22. In the disease thrombocytopenic purpura, platelets are destroyed by antibodies and complement.
23. Agranulocytosis and hemolytic anemia result from antibodies against one’s own blood cells coated with drug molecules.

Type III (Immune Complex) Reactions (pp. 524–525)

24. Immune complex diseases occur when IgG antibodies and soluble antigen form small complexes that lodge in the basement membranes of cells.
25. Subsequent complement fixation results in inflammation.
26. Glomerulonephritis is an immune complex disease.

Type IV (Delayed Cell-Mediated) Reactions (pp. 525–526)

27. Delayed cell-mediated hypersensitivity reactions are due primarily to T cell proliferation.
28. Sensitized T cells secrete cytokines in response to the appropriate antigen.
29. Cytokines attract and activate macrophages and initiate tissue damage.
30. The tuberculin skin test and allergic contact dermatitis are examples of delayed hypersensitivities.
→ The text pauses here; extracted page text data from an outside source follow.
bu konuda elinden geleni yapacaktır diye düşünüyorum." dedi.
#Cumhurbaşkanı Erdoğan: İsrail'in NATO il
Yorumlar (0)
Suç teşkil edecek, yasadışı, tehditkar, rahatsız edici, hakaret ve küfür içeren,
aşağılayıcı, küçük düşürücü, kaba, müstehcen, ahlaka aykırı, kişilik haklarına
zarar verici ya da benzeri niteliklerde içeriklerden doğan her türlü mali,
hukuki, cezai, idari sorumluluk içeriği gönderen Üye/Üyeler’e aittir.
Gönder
Autoimmune Diseases (pp. 526–528)

1. Autoimmunity results from a loss of self-tolerance.
2. Self-tolerance occurs during fetal development; T cells that will target host cells are eliminated (clonal deletion) or inactivated.
3. Autoimmunity may be due to antibodies against infectious agents.
4. Graves’ disease and myasthenia gravis are cytotoxic autoimmune reactions in which antibodies react to cell-surface antigens.
5. Systemic lupus erythematosus and rheumatoid arthritis are immune complex autoimmune reactions in which the deposition of immune complexes results in tissue damage.
6. Multiple sclerosis, insulin-dependent diabetes mellitus, and psoriasis are cell-mediated autoimmune reactions mediated by T cells.
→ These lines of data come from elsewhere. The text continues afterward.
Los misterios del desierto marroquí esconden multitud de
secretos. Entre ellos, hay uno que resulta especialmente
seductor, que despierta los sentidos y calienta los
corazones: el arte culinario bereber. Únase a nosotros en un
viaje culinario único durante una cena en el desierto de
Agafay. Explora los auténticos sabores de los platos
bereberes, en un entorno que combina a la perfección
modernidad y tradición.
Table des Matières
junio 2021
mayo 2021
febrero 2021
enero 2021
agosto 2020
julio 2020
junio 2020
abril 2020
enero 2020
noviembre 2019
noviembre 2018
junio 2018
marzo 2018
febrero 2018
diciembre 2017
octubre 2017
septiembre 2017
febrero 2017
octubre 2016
Reactions Related to the Human Leukocyte Antigen (HLA) Complex (pp. 528–532)

1. MHC self molecules located on cell surfaces express genetic differences among individuals; these antigens are called HLAs in humans.
2. To prevent the rejection of transplants, HLA and ABO blood group antigens of the donor and recipient are matched as closely as possible.
3. Transplants recognized as foreign antigens may be lysed by T cells and attacked by macrophages and complement-fixing antibodies.
4. Transplantation to a privileged site (such as the cornea) or of a privileged tissue (such as pig heart valves) does not cause an immune response.
5. Pluripotent stem cells differentiate into a variety of tissues that may provide tissues for transplant.
6. Four types of transplants have been defined on the basis of genetic relationships between the donor and the recipient: autografts, isografts, allografts, and xenotransplants.
7. Bone marrow transplants (with immunocompetent cells) can cause graft-versus-host disease.
8. Successful transplant surgery often requires immunosuppressant drugs to prevent an immune response to the transplanted tissue.

The Immune System and Cancer (pp. 532–533)
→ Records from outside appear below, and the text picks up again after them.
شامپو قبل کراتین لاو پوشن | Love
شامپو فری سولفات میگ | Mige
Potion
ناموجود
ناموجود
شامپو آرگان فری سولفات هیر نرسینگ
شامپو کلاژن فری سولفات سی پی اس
1. Cancer cells are normal cells that have undergone transformation, divide uncontrollably, and possess tumor-associated antigens.
2. The response of the immune system to cancer is called immunological surveillance.
3. T_C cells recognize and lyse cancerous cells.
4. Cancer cells can escape detection and destruction by the immune system.
5. Cancer cells may grow faster than the immune system can respond.

Immunotherapy for Cancer (pp. 532–533)

6. Vaccines against liver and cervical cancer are available; a therapeutic vaccine against prostate cancer also has been approved.
7. Herceptin consists of monoclonal antibodies against a breast cancer growth factor.
8. Immunotoxins are chemical poisons linked to a monoclonal antibody; the antibody selectively locates the cancer cell for release of the poison.

Immunodeficiencies (pp. 533–534)

1. Immunodeficiencies can be congenital or acquired.
2. Congenital immunodeficiencies are due to defective or absent genes.
3. A variety of drugs, cancers, and infectious diseases can cause acquired immunodeficiencies.